Cilium is an open-source framework that extends the power of eBPF (Extended Berkeley Packet Filter) to platform teams for secure cloud native connectivity. It has been chosen as the default network and security layer by managed Kubernetes offerings from major cloud providers like Google Cloud, AWS, and Microsoft Azure. Cilium’s eBPF-powered approach enables a highly efficient and powerful connectivity and security fabric with observability built in as a first-class citizen.

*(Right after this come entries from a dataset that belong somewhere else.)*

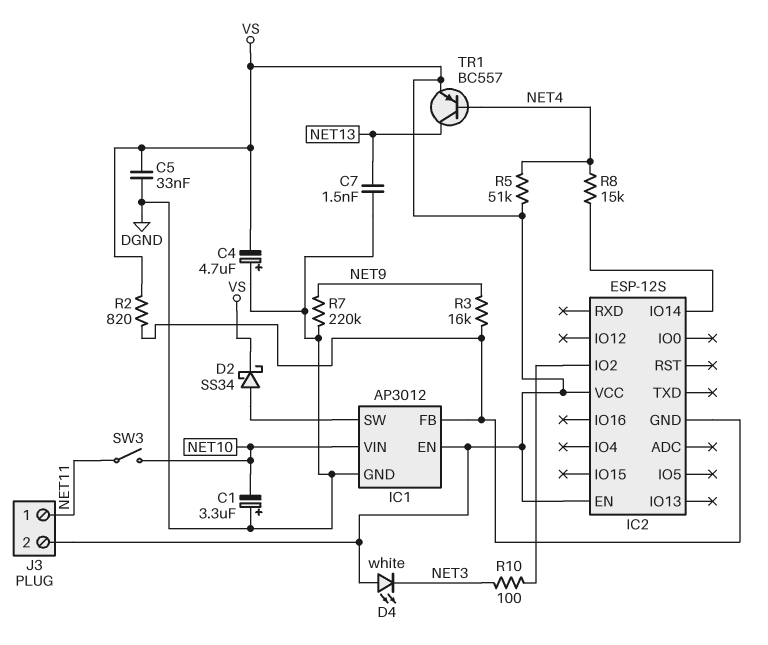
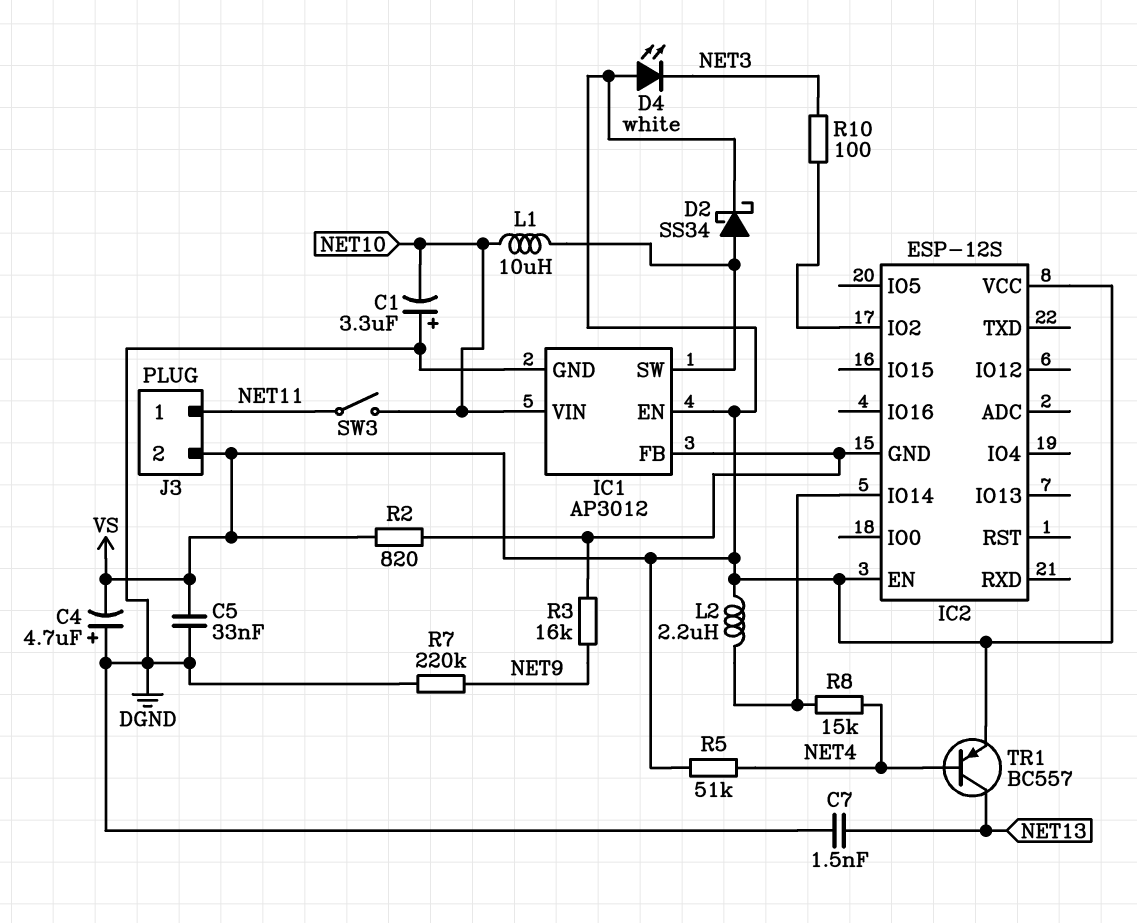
L1: none -> 10uH (IC1/SW, NET10)
L2: none -> 2.2uH (IC2/IO14, VS)

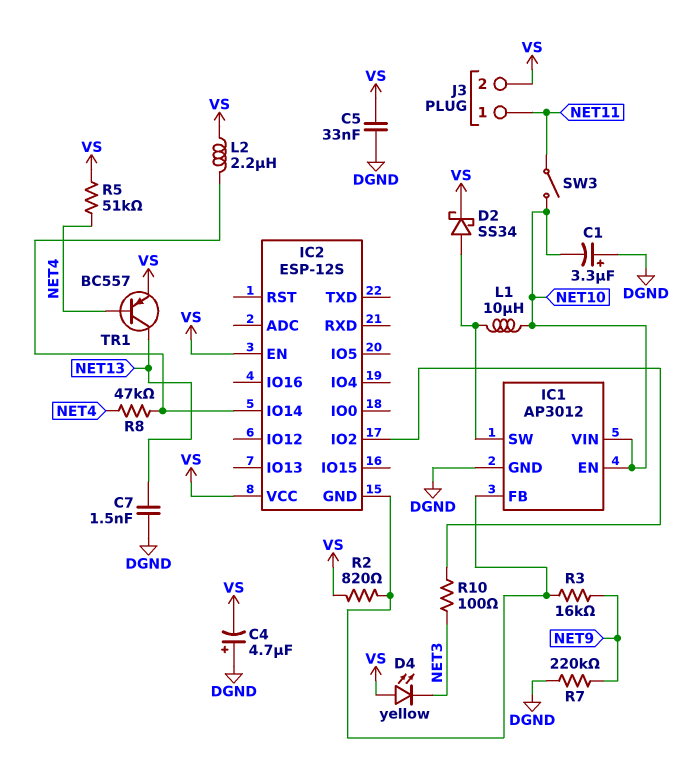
D4: LED white (A VS, K NET3) -> LED yellow (A VS, K NET3)
IC1 pin EN: VS -> NET10
R8: 15k (IC2/IO14, NET4) -> 47k (IC2/IO14, NET4)

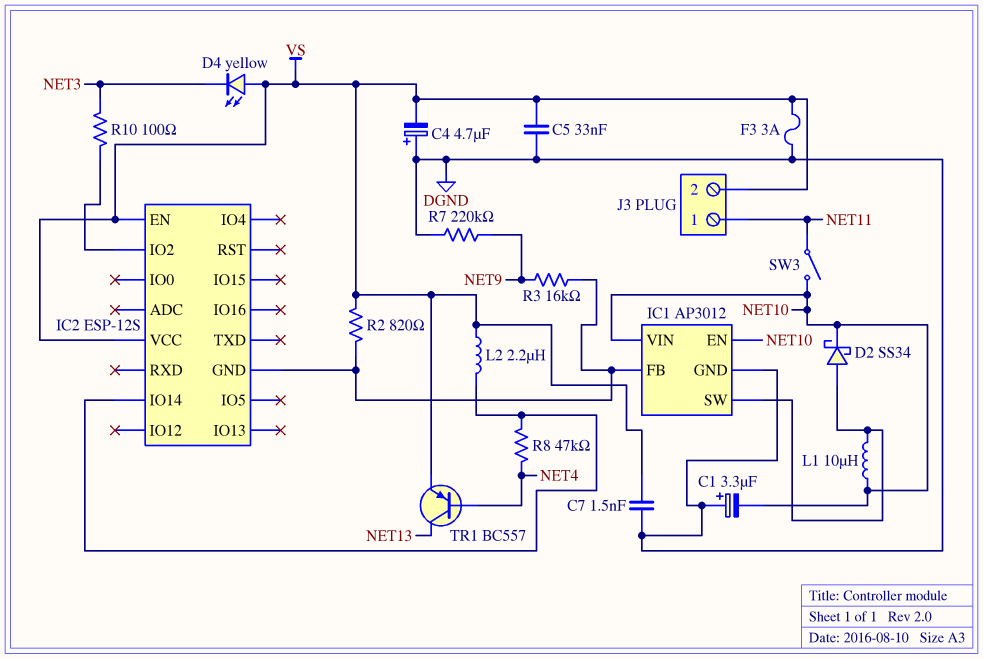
C7: 1.5nF (DGND, NET13) -> 1.5nF (DGND, VS)
D2: schottky SS34 (A IC1/SW, K VS) -> schottky SS34 (A IC1/SW, K NET10)
F3: none -> 3A (DGND, VS)
R5: 51k (NET4, VS) -> none

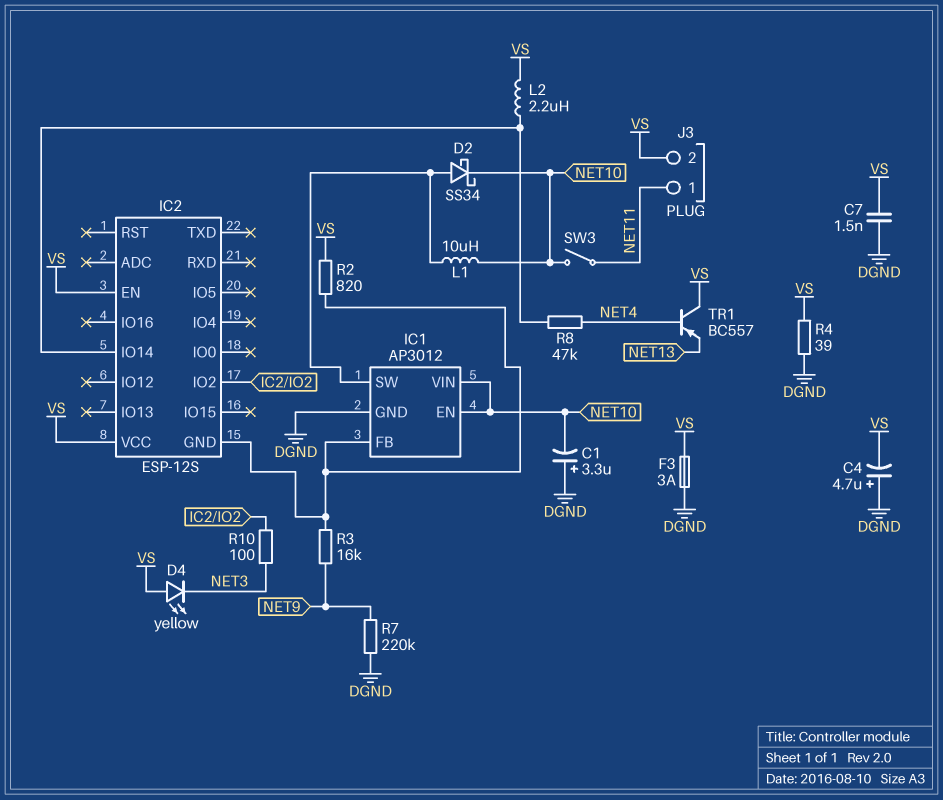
C5: 33nF (DGND, VS) -> none
R4: none -> 39 (DGND, VS)
TR1: PNP BC557 (B NET4, C NET13, E VS) -> PNP BC557 (B NET4, C VS, E NET13)

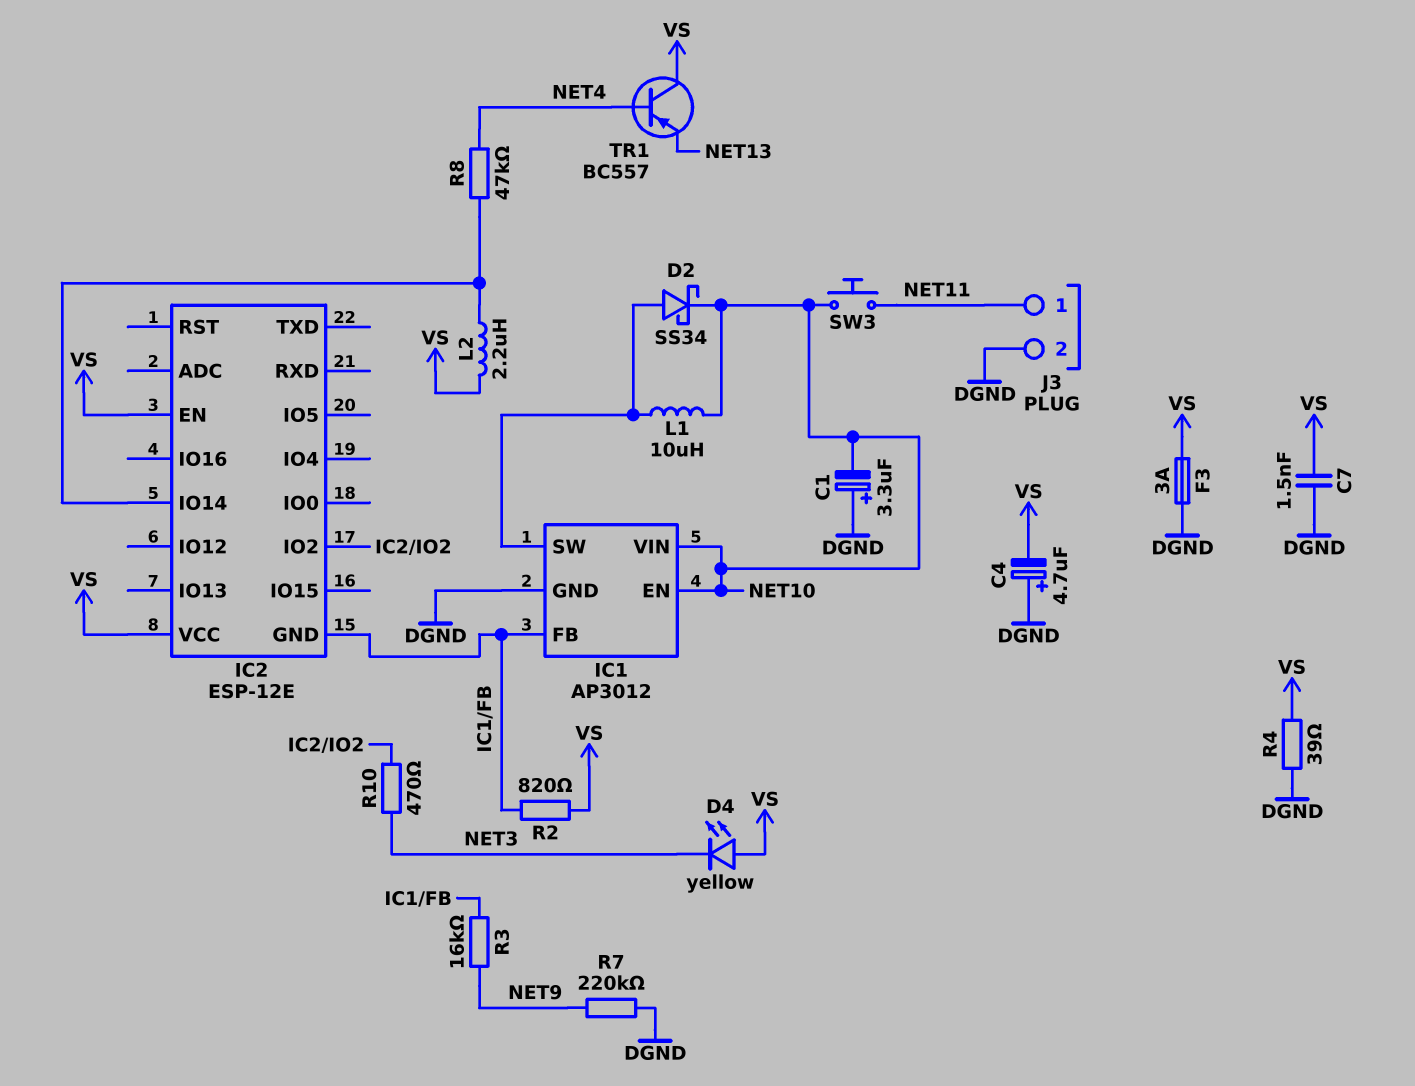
IC2: ESP-12S -> ESP-12E
J3 pin 2: VS -> DGND
R10: 100 (IC2/IO2, NET3) -> 470 (IC2/IO2, NET3)
SW3: switch (NET10, NET11) -> button (NET10, NET11)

Cilium generates in-kernel eBPF programs based on the identity of the workload. These eBPF programs export observability data to the Grafana Labs LGTM (Loki for logs, Grafana for visualization, Tempo for traces, Mimir for metrics) open source observability stack. This integration provides rich connectivity observability data, which is essential for monitoring and troubleshooting applications on Kubernetes.

Steps:

  1. Install and configure Cilium in your Kubernetes environment. Refer to the official Cilium documentation for installation instructions: https://docs.cilium.io/en/stable/gettingstarted/

  2. Configure Cilium to generate observability data. This can be done by creating a Cilium configuration file that specifies the desired observability features. For example, to enable L7 observability, add the following lines to the Cilium configuration file:

apiVersion: v2.2
kind: CiliumConfig
metadata:
name: cilium
spec:
hubble:
enabled: true
logLevel: info
k8s:
cni:
binDir: /opt/cilium/bin
confDir: /etc/cilium
logLevel: info
networkID: cilium-net
runMode: global
log:
level: info
  1. Verify that Cilium is generating observability data. You can check the Cilium logs to ensure that the eBPF programs are being loaded and that observability data is being exported:
kubectl logs <cilium-pod-name> -n <cilium-namespace>
  1. Configure Grafana Labs LGTM stack to consume the Cilium observability data. This can be done by installing the appropriate LGTM components and configuring them to connect to the Cilium data sources. Refer to the official Grafana Labs documentation for installation and configuration instructions: https://grafana.com/docs/loki/latest/getting-started/

  2. Create Grafana dashboards to visualize the Cilium observability data. Grafana provides a set of pre-built templates for visualizing Cilium data, which can be customized to suit your specific use case. For example, you can create a dashboard to display service-to-service traffic, or a dashboard to monitor application latency and error rates.

Tests:

To verify the solution, perform the following tests:

  1. Check that Cilium is generating observability data by examining the Cilium logs.
  2. Verify that the Grafana Labs LGTM stack is correctly consuming the Cilium observability data by checking the LGTM logs and the Grafana dashboards.
  3. Test the functionality of the Grafana dashboards by simulating traffic between applications and verifying that the dashboards accurately reflect the network behavior.
  4. Perform a stress test on the Kubernetes environment by deploying a large number of applications and verifying that the observability data accurately reflects the network traffic and application behavior.

Conclusion: By utilizing Cilium’s observability features, developers can gain deep insights into the connectivity, security, and performance of applications running on Kubernetes. This holistic approach to observability enables effective monitoring and troubleshooting, ensuring that issues are identified and resolved efficiently.